EXERCISE INPUTS:
※ ※ ※
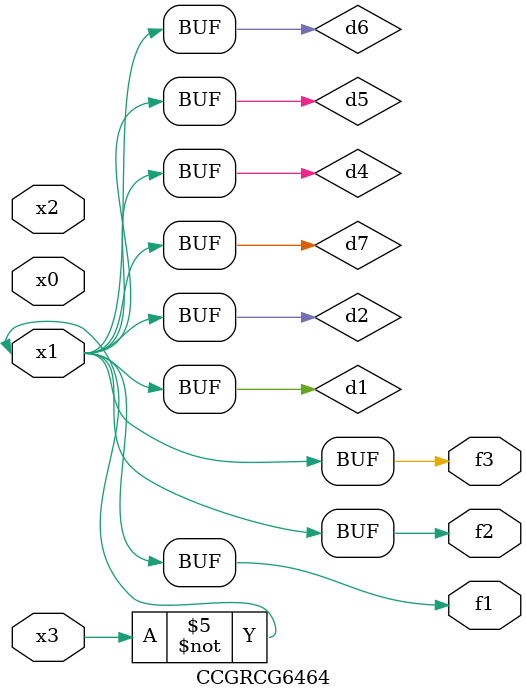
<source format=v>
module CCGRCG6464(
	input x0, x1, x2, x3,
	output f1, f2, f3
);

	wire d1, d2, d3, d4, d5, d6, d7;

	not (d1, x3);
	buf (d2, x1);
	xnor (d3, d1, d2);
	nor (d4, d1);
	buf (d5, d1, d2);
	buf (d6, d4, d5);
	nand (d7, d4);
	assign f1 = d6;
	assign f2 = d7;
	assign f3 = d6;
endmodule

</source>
※ ※ ※
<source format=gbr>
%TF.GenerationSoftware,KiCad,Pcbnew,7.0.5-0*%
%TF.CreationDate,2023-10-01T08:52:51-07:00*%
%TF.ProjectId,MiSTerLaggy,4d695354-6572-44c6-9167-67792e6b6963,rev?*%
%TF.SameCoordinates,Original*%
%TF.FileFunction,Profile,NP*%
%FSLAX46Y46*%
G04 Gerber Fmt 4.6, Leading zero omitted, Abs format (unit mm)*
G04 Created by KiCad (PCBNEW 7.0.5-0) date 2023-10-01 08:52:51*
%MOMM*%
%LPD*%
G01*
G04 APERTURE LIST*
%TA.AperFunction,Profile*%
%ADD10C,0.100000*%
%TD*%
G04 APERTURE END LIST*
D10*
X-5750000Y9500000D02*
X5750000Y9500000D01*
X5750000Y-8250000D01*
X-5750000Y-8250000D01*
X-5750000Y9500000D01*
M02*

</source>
※ ※ ※
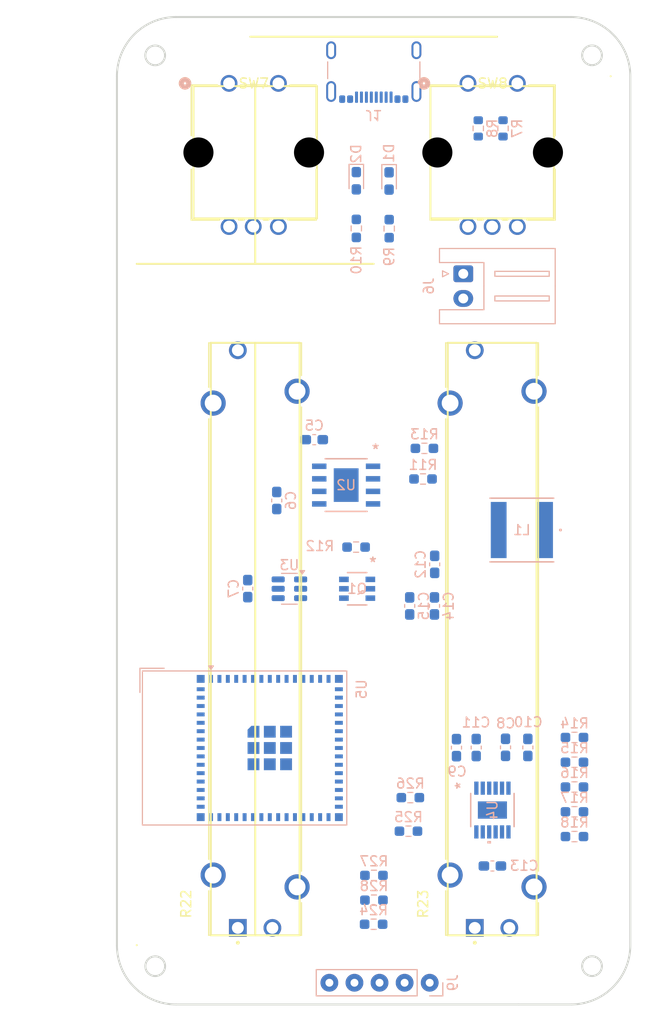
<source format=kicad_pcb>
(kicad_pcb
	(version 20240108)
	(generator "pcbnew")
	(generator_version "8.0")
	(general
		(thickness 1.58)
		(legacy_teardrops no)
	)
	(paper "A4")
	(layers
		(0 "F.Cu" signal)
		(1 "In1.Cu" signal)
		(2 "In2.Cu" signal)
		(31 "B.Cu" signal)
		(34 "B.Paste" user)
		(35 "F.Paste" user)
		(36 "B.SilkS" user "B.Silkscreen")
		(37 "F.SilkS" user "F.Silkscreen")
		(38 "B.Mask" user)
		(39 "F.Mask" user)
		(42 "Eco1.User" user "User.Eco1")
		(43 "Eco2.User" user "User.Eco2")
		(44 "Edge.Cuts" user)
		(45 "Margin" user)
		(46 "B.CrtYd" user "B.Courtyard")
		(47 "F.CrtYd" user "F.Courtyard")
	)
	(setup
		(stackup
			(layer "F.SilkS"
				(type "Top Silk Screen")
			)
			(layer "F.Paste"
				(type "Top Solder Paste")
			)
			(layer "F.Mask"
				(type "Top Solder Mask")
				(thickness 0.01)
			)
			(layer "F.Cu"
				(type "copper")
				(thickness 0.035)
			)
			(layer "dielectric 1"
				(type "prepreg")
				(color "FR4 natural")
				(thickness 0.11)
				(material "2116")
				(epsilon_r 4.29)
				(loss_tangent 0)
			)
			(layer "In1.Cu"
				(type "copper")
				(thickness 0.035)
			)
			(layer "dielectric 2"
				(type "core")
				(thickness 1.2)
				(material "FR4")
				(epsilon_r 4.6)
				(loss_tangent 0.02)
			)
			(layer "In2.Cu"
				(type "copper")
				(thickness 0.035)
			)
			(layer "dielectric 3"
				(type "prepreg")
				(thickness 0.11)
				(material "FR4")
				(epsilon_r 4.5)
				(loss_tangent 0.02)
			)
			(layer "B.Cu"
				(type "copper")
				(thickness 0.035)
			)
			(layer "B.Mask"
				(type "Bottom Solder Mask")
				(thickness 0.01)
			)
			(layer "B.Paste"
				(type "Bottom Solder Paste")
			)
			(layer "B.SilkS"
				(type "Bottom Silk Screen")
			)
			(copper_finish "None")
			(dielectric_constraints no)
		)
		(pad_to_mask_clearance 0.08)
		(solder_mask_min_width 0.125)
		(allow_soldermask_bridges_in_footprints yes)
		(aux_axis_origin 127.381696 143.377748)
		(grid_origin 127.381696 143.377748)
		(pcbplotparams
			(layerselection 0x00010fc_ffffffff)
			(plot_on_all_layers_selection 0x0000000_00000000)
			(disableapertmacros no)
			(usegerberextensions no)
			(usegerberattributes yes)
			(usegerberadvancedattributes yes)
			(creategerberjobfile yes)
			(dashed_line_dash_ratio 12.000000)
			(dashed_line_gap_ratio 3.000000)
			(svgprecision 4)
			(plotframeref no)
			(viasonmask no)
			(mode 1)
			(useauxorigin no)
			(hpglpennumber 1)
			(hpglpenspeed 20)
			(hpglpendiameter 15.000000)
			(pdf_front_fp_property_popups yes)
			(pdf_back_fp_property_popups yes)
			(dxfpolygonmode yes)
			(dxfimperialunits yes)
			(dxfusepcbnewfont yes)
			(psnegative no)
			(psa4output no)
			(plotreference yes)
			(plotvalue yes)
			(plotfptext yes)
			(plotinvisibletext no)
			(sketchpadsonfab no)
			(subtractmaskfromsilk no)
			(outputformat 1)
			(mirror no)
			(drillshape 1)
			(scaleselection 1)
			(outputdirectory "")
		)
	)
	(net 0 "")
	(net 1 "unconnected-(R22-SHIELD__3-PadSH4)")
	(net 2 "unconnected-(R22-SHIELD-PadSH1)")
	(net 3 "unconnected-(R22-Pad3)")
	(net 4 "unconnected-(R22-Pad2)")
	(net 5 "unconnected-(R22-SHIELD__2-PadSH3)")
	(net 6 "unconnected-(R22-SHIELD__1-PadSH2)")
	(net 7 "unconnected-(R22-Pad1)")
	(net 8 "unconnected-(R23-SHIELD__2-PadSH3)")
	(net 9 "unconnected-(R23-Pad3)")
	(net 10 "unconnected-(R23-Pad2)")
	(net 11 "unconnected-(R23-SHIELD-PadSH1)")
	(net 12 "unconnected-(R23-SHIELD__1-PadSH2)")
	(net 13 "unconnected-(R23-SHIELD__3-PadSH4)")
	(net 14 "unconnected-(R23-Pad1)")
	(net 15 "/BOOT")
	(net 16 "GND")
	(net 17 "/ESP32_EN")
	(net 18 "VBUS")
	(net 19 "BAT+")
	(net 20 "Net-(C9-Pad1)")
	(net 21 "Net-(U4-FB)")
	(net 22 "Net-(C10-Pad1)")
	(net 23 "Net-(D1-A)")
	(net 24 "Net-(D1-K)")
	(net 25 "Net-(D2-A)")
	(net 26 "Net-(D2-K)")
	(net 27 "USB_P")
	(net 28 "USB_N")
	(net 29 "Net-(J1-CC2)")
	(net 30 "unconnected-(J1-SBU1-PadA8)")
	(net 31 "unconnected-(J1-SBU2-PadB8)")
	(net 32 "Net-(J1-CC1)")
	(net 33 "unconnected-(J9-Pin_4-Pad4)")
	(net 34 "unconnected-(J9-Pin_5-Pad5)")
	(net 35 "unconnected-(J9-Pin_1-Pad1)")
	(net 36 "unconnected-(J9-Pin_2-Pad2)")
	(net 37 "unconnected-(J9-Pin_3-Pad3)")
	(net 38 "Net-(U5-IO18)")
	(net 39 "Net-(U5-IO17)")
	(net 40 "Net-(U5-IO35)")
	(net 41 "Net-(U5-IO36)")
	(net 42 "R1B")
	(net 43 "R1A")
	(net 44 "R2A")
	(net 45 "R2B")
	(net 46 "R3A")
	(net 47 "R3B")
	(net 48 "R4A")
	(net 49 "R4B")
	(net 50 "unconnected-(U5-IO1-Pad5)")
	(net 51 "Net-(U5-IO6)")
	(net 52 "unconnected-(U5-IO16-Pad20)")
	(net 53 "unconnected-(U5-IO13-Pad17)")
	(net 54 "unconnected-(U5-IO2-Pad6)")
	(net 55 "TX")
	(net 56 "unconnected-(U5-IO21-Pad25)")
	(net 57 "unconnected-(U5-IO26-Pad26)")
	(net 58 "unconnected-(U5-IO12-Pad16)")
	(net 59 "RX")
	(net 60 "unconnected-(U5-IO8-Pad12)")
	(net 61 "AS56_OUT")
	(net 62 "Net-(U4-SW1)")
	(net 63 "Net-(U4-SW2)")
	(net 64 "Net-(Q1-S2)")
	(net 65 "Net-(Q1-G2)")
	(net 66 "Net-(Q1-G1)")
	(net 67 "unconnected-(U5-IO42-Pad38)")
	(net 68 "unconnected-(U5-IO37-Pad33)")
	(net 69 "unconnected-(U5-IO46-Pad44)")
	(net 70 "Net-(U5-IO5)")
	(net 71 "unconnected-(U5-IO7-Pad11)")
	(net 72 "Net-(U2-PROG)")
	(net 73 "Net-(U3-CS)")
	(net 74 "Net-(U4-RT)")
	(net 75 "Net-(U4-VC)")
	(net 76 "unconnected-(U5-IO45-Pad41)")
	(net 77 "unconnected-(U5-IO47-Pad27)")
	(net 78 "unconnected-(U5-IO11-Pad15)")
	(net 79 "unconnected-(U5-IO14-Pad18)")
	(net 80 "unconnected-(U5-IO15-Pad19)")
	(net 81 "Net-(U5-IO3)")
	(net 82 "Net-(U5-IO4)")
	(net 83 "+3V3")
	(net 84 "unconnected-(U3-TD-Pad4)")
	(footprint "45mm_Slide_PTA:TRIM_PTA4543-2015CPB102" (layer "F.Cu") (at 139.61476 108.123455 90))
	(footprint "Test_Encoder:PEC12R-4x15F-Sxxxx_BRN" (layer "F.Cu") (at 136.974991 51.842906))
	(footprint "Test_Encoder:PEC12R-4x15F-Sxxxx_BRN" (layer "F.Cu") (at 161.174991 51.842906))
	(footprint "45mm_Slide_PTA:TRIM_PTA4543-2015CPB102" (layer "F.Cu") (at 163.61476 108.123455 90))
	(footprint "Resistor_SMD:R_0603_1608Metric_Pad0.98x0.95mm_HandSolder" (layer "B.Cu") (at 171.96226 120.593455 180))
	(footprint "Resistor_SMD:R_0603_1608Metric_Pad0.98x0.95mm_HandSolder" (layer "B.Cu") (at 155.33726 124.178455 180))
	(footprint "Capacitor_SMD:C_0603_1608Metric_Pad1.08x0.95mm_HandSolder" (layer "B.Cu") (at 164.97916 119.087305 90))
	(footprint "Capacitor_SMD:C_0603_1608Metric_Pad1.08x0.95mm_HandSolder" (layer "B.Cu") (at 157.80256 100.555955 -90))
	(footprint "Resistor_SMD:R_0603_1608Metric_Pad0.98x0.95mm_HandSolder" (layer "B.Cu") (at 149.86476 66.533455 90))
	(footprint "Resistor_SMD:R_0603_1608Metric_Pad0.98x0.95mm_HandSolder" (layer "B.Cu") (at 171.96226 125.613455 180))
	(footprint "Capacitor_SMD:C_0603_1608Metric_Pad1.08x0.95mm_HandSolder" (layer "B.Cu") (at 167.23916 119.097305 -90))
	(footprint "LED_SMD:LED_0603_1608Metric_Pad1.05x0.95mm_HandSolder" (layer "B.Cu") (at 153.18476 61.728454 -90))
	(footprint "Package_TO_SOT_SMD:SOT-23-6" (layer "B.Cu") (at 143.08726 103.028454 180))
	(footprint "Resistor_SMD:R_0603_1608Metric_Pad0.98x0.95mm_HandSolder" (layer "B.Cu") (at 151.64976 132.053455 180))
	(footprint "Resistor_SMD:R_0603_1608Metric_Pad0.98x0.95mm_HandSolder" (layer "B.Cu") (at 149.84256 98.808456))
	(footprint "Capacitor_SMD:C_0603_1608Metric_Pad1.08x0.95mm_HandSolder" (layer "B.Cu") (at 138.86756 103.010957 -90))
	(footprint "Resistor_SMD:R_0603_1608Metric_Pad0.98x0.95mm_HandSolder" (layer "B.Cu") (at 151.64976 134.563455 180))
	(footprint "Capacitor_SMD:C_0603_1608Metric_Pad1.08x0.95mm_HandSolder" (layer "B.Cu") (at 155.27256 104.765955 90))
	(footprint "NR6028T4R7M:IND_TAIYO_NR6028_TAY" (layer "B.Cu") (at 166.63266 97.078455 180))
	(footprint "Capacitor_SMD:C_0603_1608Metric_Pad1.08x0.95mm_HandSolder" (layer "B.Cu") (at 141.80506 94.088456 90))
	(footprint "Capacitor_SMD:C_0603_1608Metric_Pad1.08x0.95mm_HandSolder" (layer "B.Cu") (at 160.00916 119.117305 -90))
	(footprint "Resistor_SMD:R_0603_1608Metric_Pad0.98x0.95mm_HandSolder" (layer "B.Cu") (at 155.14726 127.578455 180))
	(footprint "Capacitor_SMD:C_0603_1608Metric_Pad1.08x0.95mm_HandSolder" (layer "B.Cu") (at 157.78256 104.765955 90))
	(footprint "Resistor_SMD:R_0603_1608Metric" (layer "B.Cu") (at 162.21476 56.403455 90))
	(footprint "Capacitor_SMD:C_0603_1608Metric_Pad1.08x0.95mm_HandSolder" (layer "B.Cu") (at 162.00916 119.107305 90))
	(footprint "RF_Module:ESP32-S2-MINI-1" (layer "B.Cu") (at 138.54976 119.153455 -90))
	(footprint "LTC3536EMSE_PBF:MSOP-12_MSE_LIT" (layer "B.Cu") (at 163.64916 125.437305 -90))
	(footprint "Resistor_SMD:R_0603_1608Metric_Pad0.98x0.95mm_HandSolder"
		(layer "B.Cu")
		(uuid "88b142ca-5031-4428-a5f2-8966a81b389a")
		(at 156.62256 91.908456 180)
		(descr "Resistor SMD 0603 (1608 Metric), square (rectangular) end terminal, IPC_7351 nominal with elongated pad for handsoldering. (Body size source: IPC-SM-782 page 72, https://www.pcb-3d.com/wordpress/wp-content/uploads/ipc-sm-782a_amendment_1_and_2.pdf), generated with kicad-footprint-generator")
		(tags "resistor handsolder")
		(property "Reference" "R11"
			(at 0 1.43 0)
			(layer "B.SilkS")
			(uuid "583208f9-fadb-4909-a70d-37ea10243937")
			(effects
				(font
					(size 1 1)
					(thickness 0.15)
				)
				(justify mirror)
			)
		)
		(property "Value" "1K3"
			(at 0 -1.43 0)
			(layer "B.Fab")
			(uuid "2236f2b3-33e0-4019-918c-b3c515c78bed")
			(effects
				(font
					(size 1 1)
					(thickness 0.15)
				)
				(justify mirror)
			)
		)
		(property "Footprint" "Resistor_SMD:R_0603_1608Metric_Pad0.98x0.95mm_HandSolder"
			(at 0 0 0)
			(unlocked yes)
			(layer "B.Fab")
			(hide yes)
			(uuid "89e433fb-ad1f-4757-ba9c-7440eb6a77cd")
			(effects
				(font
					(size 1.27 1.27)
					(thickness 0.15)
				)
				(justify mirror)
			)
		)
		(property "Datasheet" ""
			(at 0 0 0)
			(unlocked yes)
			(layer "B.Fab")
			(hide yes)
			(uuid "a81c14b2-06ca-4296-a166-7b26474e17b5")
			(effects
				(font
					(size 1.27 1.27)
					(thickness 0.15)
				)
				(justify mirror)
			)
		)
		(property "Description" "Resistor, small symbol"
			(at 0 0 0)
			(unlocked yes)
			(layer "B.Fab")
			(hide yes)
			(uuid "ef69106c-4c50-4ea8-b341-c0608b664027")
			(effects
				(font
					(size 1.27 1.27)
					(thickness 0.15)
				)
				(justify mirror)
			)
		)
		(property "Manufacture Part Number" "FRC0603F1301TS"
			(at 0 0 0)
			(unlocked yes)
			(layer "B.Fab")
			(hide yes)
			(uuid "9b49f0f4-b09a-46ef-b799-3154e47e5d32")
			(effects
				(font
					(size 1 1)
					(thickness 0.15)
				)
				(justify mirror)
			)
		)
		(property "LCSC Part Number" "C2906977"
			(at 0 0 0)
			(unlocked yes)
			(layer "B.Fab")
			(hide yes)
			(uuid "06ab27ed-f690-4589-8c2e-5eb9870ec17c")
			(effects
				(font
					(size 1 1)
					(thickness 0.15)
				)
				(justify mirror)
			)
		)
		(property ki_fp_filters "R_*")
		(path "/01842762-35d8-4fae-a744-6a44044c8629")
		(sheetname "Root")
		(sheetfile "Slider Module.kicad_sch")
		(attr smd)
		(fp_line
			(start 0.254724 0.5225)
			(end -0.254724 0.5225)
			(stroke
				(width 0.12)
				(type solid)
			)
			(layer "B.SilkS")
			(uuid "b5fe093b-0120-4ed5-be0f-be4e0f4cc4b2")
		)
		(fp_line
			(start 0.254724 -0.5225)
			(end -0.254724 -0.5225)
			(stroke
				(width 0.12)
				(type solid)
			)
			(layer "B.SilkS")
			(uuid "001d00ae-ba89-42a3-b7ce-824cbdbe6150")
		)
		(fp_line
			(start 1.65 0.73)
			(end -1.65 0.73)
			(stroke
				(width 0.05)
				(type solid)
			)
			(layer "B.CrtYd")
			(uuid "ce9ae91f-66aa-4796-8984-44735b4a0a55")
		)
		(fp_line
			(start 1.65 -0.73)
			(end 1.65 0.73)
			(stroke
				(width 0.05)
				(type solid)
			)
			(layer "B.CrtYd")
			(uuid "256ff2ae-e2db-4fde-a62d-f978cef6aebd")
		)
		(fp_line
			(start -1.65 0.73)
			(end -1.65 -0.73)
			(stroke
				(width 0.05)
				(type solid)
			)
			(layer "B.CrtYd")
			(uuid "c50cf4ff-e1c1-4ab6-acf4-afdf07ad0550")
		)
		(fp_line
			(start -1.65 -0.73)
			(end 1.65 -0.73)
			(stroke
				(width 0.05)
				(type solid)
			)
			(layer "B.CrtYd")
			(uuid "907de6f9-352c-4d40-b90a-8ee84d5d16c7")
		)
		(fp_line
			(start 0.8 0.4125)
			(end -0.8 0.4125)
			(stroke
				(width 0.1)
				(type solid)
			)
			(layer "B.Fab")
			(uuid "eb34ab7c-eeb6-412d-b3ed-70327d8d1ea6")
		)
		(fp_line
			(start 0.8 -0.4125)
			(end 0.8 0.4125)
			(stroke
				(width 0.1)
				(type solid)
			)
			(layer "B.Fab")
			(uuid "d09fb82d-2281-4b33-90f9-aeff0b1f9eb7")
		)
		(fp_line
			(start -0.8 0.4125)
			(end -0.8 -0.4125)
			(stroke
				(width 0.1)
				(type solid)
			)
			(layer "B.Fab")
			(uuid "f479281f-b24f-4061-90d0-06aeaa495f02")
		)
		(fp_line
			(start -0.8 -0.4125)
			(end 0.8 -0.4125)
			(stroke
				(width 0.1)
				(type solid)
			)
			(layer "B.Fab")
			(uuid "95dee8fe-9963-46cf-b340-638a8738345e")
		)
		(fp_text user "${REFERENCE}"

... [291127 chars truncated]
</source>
※ ※ ※
WHAT YOU ARE ASKED TO DO: Find every line above that includes the word "assign" and report only how many there are.

TASK OUTPUT: 3